━━ FRAGMENTO SELECCIONADO ━━
El Capital Cultural: Para componer TÄKOMĀ, los Gondhawa tuvieron que acumular un capital cultural específico: no solo saber tocar sus instrumentos, sino entrenar el oído para descifrar lógicas musicales que no pertenecen a la tradición occidental.
La Estrategia de Distinción: El consumo cultural es una forma de diferenciarse. Al incorporar instrumentos raros africanos y cantar en un idioma inventado, la banda genera un efecto de "distinción". El mensaje implícito para el oyente es: "Esto no es el pop de la radio, esto es arte complejo para oídos entrenados". Esto demuestra que el gusto refinado o "raro" también funciona como una marca de posición social.
━━━
━━ REGISTROS PROPORCIONADOS ━━
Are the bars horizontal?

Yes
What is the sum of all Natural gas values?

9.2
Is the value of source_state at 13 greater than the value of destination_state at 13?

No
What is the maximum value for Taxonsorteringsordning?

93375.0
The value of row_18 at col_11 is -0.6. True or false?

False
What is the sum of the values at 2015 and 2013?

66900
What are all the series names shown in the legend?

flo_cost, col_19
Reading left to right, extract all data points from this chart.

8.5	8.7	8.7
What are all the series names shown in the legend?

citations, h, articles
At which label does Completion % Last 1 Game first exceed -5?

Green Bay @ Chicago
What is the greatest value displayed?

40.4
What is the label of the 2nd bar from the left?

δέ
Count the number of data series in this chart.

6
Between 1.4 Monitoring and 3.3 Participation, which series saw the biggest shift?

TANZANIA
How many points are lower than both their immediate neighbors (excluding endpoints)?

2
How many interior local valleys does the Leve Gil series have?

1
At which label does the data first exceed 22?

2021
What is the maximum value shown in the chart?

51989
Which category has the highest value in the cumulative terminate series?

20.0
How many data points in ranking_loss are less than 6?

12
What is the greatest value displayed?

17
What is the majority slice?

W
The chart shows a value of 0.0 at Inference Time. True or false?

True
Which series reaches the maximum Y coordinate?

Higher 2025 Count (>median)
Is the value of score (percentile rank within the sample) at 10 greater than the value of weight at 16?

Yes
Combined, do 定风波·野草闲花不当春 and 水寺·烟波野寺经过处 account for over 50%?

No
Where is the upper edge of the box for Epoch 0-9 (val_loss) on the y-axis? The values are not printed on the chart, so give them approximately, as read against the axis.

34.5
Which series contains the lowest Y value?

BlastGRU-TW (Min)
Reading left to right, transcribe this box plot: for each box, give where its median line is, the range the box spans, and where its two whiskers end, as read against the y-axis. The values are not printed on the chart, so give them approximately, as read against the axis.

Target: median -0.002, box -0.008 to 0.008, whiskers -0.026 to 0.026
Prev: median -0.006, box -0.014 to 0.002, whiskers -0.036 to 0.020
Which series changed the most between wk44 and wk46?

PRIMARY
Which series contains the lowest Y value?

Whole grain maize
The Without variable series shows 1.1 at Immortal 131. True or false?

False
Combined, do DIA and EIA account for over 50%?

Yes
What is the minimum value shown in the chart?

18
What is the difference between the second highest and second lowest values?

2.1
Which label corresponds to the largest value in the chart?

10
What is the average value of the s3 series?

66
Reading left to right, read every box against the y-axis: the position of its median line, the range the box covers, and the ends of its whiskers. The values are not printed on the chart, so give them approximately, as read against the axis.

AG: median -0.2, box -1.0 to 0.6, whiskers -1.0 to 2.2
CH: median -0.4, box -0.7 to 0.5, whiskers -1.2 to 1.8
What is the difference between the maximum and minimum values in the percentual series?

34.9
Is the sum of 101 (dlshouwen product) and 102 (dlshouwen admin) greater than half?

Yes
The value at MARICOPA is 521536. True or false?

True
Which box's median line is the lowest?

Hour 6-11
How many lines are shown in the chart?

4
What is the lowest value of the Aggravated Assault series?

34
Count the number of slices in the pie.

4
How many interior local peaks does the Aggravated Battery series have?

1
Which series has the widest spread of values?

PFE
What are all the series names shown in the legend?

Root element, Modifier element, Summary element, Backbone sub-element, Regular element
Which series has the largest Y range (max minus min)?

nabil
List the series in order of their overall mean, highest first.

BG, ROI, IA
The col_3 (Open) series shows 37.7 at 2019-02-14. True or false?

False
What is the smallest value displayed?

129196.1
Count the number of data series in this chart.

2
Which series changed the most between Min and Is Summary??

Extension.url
━━━
CONSIGNA DE TRABAJO 1:
Según el fragmento seleccionado, ¿en qué idioma canta la banda?
CONSIGNA DE TRABAJO 2:
Copia del fragmento seleccionado el pasaje que empieza en "El Capital Cultural: Para" y termina en "la tradición occidental.".
CONSIGNA DE TRABAJO 3:
Traduce al inglés esta oración del fragmento seleccionado: «El consumo cultural es una forma de diferenciarse.»

SOLUCIÓN PROPUESTA 1:
En un idioma inventado.

SOLUCIÓN PROPUESTA 2:
El Capital Cultural: Para componer TÄKOMĀ, los Gondhawa tuvieron que acumular un capital cultural específico: no solo saber tocar sus instrumentos, sino entrenar el oído para descifrar lógicas musicales que no pertenecen a la tradición occidental.

SOLUCIÓN PROPUESTA 3:
Cultural consumption is a way of setting oneself apart.